Work required: Copy all lines containing the string "pixels" from the records below.

Recorded data:

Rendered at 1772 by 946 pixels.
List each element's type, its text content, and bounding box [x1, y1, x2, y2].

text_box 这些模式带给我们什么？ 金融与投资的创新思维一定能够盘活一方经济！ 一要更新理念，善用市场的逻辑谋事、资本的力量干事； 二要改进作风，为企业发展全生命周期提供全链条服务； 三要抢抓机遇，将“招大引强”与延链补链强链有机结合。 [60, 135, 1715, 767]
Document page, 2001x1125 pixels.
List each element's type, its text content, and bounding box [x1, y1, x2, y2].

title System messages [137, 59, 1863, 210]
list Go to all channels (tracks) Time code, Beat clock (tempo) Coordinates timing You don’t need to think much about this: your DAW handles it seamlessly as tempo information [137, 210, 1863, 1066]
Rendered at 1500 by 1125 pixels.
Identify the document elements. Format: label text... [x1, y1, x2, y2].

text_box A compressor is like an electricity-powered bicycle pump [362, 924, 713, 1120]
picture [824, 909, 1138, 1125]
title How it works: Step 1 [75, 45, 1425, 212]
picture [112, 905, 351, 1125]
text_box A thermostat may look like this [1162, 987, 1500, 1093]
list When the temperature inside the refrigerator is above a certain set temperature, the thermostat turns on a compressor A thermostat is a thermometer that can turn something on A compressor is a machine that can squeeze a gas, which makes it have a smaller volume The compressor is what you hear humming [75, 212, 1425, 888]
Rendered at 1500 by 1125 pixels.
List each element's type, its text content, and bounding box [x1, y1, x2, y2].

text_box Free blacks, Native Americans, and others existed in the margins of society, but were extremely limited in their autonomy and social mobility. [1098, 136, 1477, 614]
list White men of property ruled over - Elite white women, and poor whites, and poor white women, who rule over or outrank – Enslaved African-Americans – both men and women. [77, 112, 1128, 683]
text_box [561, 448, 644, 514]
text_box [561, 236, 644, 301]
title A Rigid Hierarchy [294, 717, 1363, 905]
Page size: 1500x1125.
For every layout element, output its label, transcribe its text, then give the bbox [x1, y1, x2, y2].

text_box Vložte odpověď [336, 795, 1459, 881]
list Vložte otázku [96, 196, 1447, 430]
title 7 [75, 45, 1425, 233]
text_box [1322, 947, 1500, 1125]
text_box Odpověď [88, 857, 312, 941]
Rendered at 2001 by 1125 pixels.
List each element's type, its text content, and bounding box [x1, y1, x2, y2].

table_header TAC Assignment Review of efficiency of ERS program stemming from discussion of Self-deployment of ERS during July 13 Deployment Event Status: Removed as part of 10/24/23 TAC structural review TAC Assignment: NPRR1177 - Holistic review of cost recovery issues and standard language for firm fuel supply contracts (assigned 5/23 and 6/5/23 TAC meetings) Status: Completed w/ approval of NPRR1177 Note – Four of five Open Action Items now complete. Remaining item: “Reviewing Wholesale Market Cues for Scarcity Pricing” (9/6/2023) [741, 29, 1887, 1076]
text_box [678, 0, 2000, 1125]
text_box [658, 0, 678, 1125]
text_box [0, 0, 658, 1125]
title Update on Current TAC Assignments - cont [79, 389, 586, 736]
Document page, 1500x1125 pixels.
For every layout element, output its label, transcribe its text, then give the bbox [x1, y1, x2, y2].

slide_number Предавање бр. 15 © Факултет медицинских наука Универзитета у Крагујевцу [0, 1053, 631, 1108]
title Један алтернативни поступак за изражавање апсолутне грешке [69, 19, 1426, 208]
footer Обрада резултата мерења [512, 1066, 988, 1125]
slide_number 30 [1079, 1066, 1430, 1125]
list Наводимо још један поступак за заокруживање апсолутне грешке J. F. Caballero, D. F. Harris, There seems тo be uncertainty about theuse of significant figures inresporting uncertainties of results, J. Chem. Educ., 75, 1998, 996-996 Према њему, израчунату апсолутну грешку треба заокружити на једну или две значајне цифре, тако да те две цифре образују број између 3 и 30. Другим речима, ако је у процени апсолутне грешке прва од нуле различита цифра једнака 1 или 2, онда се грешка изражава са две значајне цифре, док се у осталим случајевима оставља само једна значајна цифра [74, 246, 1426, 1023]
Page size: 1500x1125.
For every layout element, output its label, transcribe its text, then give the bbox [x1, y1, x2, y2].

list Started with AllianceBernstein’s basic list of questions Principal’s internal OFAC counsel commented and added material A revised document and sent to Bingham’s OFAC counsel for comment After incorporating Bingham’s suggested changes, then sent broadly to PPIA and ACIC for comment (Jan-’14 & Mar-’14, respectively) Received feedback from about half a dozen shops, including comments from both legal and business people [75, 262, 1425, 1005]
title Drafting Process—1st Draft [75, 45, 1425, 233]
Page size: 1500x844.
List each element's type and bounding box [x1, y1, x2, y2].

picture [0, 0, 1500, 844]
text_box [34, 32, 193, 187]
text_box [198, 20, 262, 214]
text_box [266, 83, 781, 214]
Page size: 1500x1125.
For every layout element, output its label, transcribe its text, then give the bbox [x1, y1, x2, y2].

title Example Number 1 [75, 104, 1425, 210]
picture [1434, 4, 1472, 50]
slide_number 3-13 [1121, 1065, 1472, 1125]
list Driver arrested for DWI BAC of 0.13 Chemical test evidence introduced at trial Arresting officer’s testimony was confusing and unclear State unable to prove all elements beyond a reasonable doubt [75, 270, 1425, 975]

Answer:
Rendered at 1772 by 946 pixels.
Document page, 2001x1125 pixels.
Rendered at 1500 by 1125 pixels.
Rendered at 1500 by 1125 pixels.
Rendered at 2001 by 1125 pixels.
Document page, 1500x1125 pixels.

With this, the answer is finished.